◆ Assigned task:
The task calls for each record to be given again exactly.

[Records from a dataset]
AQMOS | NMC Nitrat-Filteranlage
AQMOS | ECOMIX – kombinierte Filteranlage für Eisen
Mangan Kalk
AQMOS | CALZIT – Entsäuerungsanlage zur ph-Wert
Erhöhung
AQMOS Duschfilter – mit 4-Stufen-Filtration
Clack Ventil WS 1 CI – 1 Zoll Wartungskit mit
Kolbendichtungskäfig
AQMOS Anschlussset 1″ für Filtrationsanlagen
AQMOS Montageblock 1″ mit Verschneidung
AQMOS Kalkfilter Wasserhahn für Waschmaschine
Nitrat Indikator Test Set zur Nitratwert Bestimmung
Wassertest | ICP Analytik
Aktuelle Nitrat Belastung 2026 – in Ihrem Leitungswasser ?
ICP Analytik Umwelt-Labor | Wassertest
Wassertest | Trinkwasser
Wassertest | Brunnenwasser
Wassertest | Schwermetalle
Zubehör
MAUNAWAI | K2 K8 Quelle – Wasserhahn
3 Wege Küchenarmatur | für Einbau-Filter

◆ Response to the exercise:
AQMOS | NMC Nitrat-Filteranlage
AQMOS | ECOMIX – kombinierte Filteranlage für Eisen
Mangan Kalk
AQMOS | CALZIT – Entsäuerungsanlage zur ph-Wert
Erhöhung
AQMOS Duschfilter – mit 4-Stufen-Filtration
Clack Ventil WS 1 CI – 1 Zoll Wartungskit mit
Kolbendichtungskäfig
AQMOS Anschlussset 1″ für Filtrationsanlagen
AQMOS Montageblock 1″ mit Verschneidung
AQMOS Kalkfilter Wasserhahn für Waschmaschine
Nitrat Indikator Test Set zur Nitratwert Bestimmung
Wassertest | ICP Analytik
Aktuelle Nitrat Belastung 2026 – in Ihrem Leitungswasser ?
ICP Analytik Umwelt-Labor | Wassertest
Wassertest | Trinkwasser
Wassertest | Brunnenwasser
Wassertest | Schwermetalle
Zubehör
MAUNAWAI | K2 K8 Quelle – Wasserhahn
3 Wege Küchenarmatur | für Einbau-Filter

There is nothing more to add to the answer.